* **DIRECTIONS**
List every refinery named in the text below on Shell's early years in Canada.

The company opened its Longue Pointe Bunkering Plant in Montréal with just six employees a few weeks later. This was just four years after the Royal Dutch Petroleum Company and the "Shell" Transport and Trading Company had merged in the international marketplace.

 

Road tanker from the 1920s

Initially headquartered in a tiny office on the corner of St. Catherine and Peel Streets in Montréal, the Shell Company of Canada served a market in which there were only 34,000 motor vehicles registered in the entire country, consuming less than five million gallons (22 million litres) of gasoline per year. The only other major markets for petroleum products at the time were kerosene for lighting and diesel fuel for ships.

 

In 1914, the British Admiralty took over Shell's Longue Pointe Refinery to use as a fueling station for ships. Since Longue Pointe was the company's only operation in Canada, for seven long years it found itself twiddling its corporate thumbs with nothing to do, while competitors heavily exploited the wartime boom in the oil industry.

 

When the Admiralty finally returned Longue Pointe to Shell in 1921, the company re-entered a changed market, where its competitors had a major head start. Companies like the British American Oil Co. (which would one day become Gulf, and then part of Petro-Canada), McColl-Frontenac (later to become Texaco, and eventually part of Esso in Canada) and Sun Oil were the market leaders.

 

In 1925, Ed Callan, just 21 years old, started work at Shell's first Canadian service station, on the corner of Elmhurst and Sherbrooke St. West in Montréal. His unique uniform - leather leggings and breeches - with blue shirt and a black leather bow tie, was the standard of the day. The wholesale price of gasoline in Montréal at the time was 22 cents a gallon -- just under five cents a litre.

 

Leyland longepointe truck

In the 1920s, civic regulations in Toronto stipulated that a service station on a corner lot must cost not LESS than $7,500. Shell's standard station design at the time was an inexpensive box-like structure with a canopy, and not much else. Meeting that regulation was a bit of a problem, solved by facing the building with marble and stone, to create a rather memorable and expensive edifice.

 

Shell continued to expand its Canadian operations, moving its corporate headquarters from Montréal to Toronto in 1930 and adding a number of new stations to its network.

 

Royal Dutch/Shell was also busy in Western Canada, where it established a bulk fuel plant near Vancouver. By 1928, Shell had a network of 19 service stations in B.C., and in 1929, Shell Oil Co. of B.C. was incorporated.

 

In 1932 the company opened the Shellburn Refinery in B.C., with an initial capacity of 3,500 barrels a day. A year later the state-of-the-art Montréal East Refinery came on stream, producing 5,000 barrels a day.

* **DATASET**
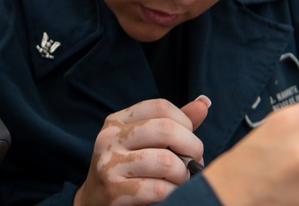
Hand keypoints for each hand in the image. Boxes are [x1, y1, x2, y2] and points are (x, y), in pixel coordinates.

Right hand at [73, 96, 210, 205]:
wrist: (94, 204)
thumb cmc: (127, 170)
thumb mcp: (144, 142)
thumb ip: (173, 124)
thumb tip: (204, 102)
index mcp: (117, 120)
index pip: (160, 106)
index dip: (185, 123)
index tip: (189, 141)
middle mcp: (109, 138)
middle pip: (166, 129)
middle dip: (192, 147)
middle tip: (195, 163)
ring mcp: (109, 164)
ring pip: (165, 161)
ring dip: (183, 174)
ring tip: (181, 180)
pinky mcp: (113, 191)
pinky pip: (158, 189)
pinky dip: (173, 192)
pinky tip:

* **TASK SOLUTION**
Longue Pointe Refinery, Shellburn Refinery, Montréal East Refinery